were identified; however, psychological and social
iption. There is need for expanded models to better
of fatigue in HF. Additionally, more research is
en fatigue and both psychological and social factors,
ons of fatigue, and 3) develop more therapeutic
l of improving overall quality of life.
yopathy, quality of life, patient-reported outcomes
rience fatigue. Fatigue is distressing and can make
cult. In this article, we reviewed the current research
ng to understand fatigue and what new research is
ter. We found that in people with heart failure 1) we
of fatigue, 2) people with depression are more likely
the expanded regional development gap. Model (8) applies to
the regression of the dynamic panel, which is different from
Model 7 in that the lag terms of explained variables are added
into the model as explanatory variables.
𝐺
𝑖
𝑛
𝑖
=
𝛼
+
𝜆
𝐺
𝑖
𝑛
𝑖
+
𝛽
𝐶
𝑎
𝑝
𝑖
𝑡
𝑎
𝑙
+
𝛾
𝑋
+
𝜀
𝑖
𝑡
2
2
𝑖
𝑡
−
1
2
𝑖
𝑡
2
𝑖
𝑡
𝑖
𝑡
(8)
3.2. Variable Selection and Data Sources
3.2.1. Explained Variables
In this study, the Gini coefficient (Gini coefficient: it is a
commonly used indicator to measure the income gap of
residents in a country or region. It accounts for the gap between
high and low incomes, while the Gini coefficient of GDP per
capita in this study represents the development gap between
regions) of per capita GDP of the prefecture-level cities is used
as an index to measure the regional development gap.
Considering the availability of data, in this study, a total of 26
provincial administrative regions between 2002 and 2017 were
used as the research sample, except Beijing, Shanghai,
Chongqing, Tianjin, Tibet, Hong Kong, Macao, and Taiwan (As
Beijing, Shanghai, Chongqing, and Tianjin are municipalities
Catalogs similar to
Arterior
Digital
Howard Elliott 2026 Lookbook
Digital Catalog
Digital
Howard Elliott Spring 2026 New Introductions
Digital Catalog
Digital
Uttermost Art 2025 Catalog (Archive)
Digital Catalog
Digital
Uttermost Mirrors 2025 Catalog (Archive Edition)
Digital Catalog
· · · · ·
## PROBLEM REQUIREMENTS
An exact copy of the lines above between the line holding "yopathy, quality of" and the line holding "3.2.1. Explained Variables", inclusive, is the whole answer.

## OUTPUT OF THE EXERCISE
yopathy, quality of life, patient-reported outcomes
rience fatigue. Fatigue is distressing and can make
cult. In this article, we reviewed the current research
ng to understand fatigue and what new research is
ter. We found that in people with heart failure 1) we
of fatigue, 2) people with depression are more likely
the expanded regional development gap. Model (8) applies to
the regression of the dynamic panel, which is different from
Model 7 in that the lag terms of explained variables are added
into the model as explanatory variables.
𝐺
𝑖
𝑛
𝑖
=
𝛼
+
𝜆
𝐺
𝑖
𝑛
𝑖
+
𝛽
𝐶
𝑎
𝑝
𝑖
𝑡
𝑎
𝑙
+
𝛾
𝑋
+
𝜀
𝑖
𝑡
2
2
𝑖
𝑡
−
1
2
𝑖
𝑡
2
𝑖
𝑡
𝑖
𝑡
(8)
3.2. Variable Selection and Data Sources
3.2.1. Explained Variables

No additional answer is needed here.